A verdade é que fui bloqueando aqueles mesmos amigos que Enam havia bloqueado ou que o haviam bloqueado. E sobraram em comum alguns poucos amigos virtuais. Como eles haviam aceitado nossas tretas, minhas com Enan, concluí que eles eram amigos verdadeiros, capazes de entender a diferença entre nós dois. Eles ocupavam algum lugar entre 0 e 180 graus.


O único problema é que eu nunca conseguia encontrar Enan. Eu tinha duas contas abertas em dois laptops diferentes, mas quando eu escrevia numa conta, ele estava na outra. Quando eu mudava de laptop para responder, ele ia para o outro equipamento.
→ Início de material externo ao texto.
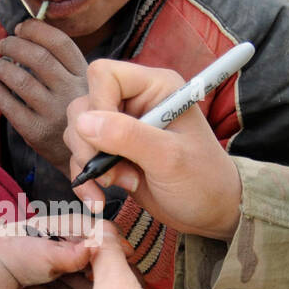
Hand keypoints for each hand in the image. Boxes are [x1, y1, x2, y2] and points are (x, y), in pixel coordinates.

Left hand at [0, 20, 89, 177]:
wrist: (85, 157)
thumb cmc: (78, 113)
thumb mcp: (84, 85)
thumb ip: (64, 63)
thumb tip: (26, 32)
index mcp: (84, 76)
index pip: (59, 43)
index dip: (36, 30)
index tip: (20, 27)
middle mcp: (71, 93)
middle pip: (38, 58)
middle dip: (14, 45)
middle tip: (2, 44)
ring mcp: (54, 114)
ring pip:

Em várias dessas tretas comecei a confundir as contas e às vezes escrevia como eu mesmo na conta de Enan, e ele me respondia na minha própria conta. Mas em verdade, mesmo assim, nunca nos encontrávamos. Ele estava sempre na outra conta. Alguns amigos virtuais viam as nossas tretas, mas não mais sabiam participar, pois não entendiam quem estava a favor do quê. E de fato, com o tempo, eu passei a me esquecer quais eram as minhas posições e quais eram as de Enan.


Por exemplo, na questão religiosa, eu era ateu e Enan obviamente acreditava num deus único. Pelo menos era assim no começo, pois alguns meses depois eu professava minha fé em Alá e fazia oração diária à Meca, enquanto ele havia se tornado um materialista dialético agnóstico. E eu não sabia exatamente quando havíamos trocado de crenças.


Os algoritmos da mídia social sempre mostravam assuntos diferentes em nossas páginas, dependendo da conta e eu comecei a ficar confuso quais eram as notícias e os anúncios dirigidos a mim. E comecei a sentir enorme dificuldade quando tive que escrever meus trabalhos acadêmicos, pois não sabia exatamente por onde começar. Nessas horas eu perguntava a Enan, pela rede social, para me dar uma ideia, então ele me mandava uma, e eu procurava encontrar qual a sua negatividade, para começar com sua exata contradição. É um bom método, pois alguém disse que a contradição é o motor dos conceitos.


E agora me dou conta que é o que acontece neste exato momento, pois acabo de perceber que sou verdadeiramente Enam, o autor deste pequeno relato. Sei disso agora, porque quando Nane me contou a ideia para este texto, eu lhe disse que era uma ideia genial, e que deveria escrevê-lo o mais rapidamente possível.


O escritor Gulherme Preger é enantiomorfo ao engenheiro Guilherme Preger, capoeirista e fabulador especulativo.